→ Set of tasks
A. Reproduce the stretch of the VoiceXML support page from "Supported Features in" through "or service release.", changing "VoiceXML" to "VXML" wherever it occurs.
B. Answer these from the VoiceXML support page:
(i) Which platform-specific commands are supported?
(ii) What support level does the <mark> element have?
(iii) Which kinds of transfer does the <transfer> element support?
C. Pick up the VoiceXML support page after its final row and keep writing.

-- Passage to read start --

Supported Features in VoiceXML Applications

Artikel
08/18/2014

This content is no longer actively maintained. It is provided as is, for anyone who may still be using these technologies, with no warranties or claims of accuracy with regard to the most recent product version or service release.

Speech Server supports VoiceXML application features, VoiceXML elements, and a variety of properties.

Application Features

Description	Support Level	Standard	Note
Referencing scripts dynamically	Full	2.1
Referencing grammars dynamically	Full	2.1
Recording user utterances while attempting recognition	Full	2.1	VoiceXML 2.1 extends the <field>, <initial>, <link>, <menu>, <record>, and <transfer> elements to allow the interpreter to conditionally enable recording while simultaneously gathering input from the user.
Platform-specific commands	Full		The following platform-specific commands are supported: Help, Cancel, and Exit.
Built-in grammars	Full		The following built-in grammar types are supported: Boolean, date, digits, currency, number, phone, and time.
Keyword grammars	Full		These grammars are created using Speech Grammar Editor and comply with the W3C SRGS specification.
Prompt Engine Markup Language (PEML)	Full		PEML is markup language that specifies the text input used by the prompt engine to produce speech output.
Bridge and consultation transfers			Bridge transfer is not supported in Speech Server.

VoiceXML Elements

Element	Support Level	Standard	Note
<assign>	Full	2.0
<audio>	Full	2.0
<block>	Full	2.0
<catch>	Full	2.0
<choice>	Full	2.0
<clear>	Full	2.0
<data>	Limited	2.1	Ignored by Speech Server.
<disconnect>	Full	2.0	The 2.1 namelist attribute is supported.
<else>	Full	2.0
<elseif>	Full	2.0
<enumerate>	Full	2.0
<error>	Full	2.0
<exit>	Full	2.0
<field>	Full	2.0
<filled>	Full	2.0
<foreach>	Full	2.1
<form>	Full	2.0
<goto>	Full	2.0
<grammar>	Full	2.1	Only SRGS (Speech Recognition Grammar Specification) or CFG (context-free grammar) grammars are supported. See the following example. `<grammar src="Grammar.grxml#rule1" type="application/srgs+cfg"/> </grammar>` ABNF (Augmented Backus-Naur Form) grammars are not supported.
<help>	Full	2.0
<if>	Full	2.0
<initial>	Full	2.0
<link>	Full	2.0
<log>	Full	2.0
<mark>	Partial	2.1	<mark> is recognized by Speech Server and the VoiceXML interpreter. However, it is not supported in the TIM (Telephony Interface Manager)/TIMC (Telephony Interface Manager Connector) scenario.
<menu>	Full	2.0
<meta>	Full	2.0
<metadata>	Full	2.0
<noinput>	Full	2.0
<nomatch>	Full	2.0
<object>	Limited	2.0	Ignored by Speech Server; no action is taken.
<option>	Full	2.0
<param>	Full	2.0	The <object> tag has limited support.
<prompt>	Full	2.0
<property>	Full	2.1	The <data>-related properties have no support and are ignored by Speech Server. The <recording>-related property is supported.
<record>	Full	2.0
<reprompt>	Full	2.0
<return>	Full	2.0
<script>	Full	2.1	The 2.1 srcexpr= attribute is supported.
<subdialog>	Full	2.0
<submit>	Full	2.0
<throw>	Full	2.0
<transfer>	Partial	2.1	Only blind and consultation transfers are supported. Follow the 2.1 specification and use the type= attribute.

-- Passage to read end --
-- Records shown start --

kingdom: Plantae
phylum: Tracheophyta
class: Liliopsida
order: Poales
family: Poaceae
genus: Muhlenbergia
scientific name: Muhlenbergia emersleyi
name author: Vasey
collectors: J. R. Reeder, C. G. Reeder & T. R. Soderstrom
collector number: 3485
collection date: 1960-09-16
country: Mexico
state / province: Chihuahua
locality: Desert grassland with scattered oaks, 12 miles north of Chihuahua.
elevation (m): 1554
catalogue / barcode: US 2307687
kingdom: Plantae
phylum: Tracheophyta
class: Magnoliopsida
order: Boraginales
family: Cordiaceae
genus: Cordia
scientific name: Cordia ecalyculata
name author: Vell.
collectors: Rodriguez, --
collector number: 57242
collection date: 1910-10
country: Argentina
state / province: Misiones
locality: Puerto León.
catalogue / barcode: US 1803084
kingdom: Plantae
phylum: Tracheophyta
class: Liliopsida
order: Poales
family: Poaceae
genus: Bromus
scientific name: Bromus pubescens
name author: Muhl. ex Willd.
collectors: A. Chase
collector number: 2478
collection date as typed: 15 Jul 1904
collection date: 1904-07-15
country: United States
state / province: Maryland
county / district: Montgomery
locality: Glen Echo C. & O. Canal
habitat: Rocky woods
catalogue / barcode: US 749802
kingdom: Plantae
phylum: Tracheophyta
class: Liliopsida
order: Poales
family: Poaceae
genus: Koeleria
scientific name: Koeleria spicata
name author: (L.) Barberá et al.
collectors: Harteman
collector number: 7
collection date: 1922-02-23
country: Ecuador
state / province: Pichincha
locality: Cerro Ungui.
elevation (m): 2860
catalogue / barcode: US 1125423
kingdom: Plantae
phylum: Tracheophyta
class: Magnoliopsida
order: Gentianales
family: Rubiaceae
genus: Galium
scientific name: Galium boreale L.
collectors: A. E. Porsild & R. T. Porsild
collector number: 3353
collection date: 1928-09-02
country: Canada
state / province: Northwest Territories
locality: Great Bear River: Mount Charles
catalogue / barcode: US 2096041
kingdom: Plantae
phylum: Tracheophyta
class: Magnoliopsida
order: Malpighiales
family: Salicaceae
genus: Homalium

-- Records shown end --

→ Expected outputs
A.
Supported Features in VXML Applications

Artikel
08/18/2014

This content is no longer actively maintained. It is provided as is, for anyone who may still be using these technologies, with no warranties or claims of accuracy with regard to the most recent product version or service release.

B.
(i) Help, Cancel, and Exit.
(ii) Partial.
(iii) Blind and consultation transfers.

C.
<value>	Full	2.0
<var>	Full	2.0
<vxml>	Full	2.0

Speech Recognizer Properties

For more information about the following properties, see W3C VoiceXML 2.0 Introduction.

Property	Support Level	Note
confidencelevel	Full	Specifies the speech recognition confidence level, which is a float value from 0.0 to 1.0. Results are rejected and a nomatch event is thrown when application.lastresult$.confidence is below this threshold. A value of 0.0 means minimum confidence is needed for a recognition, and a value of 1.0 means maximum confidence is needed. The value is a Real Number Designation. The default value is 0.5.
sensitivity	Full	Sets the sensitivity level. A value of 1.0 means that the speech recognizer is highly sensitive to quiet input. A value of 0.0 means it is least sensitive to noise. The value is a Real Number Designation. The default value is 0.5.
speedsvsaccuracy	Full	Provides a hint specifying the desired balance of speed versus accuracy. A value of 0.0 means fastest recognition. A value of 1.0 means best accuracy. The value is a Real Number Designation. The default is value 0.5.
completetimeout	Full	Specifies the length of silence required following user speech before the speech recognizer finalizes a result, either accepting it or throwing a nomatch event. The complete time-out is used when the speech is a complete match of an active grammar. By contrast, the incomplete time-out is used when the speech is an incomplete match to an active grammar. A long complete time-out value delays the result completion and therefore makes the computer's response slower. A short complete time-out can lead to an utterance being broken up inappropriately. Reasonable complete time-out values are typically in the range of 0.3 to 1.0 second. The value is a Time Designation. The default is .5 seconds.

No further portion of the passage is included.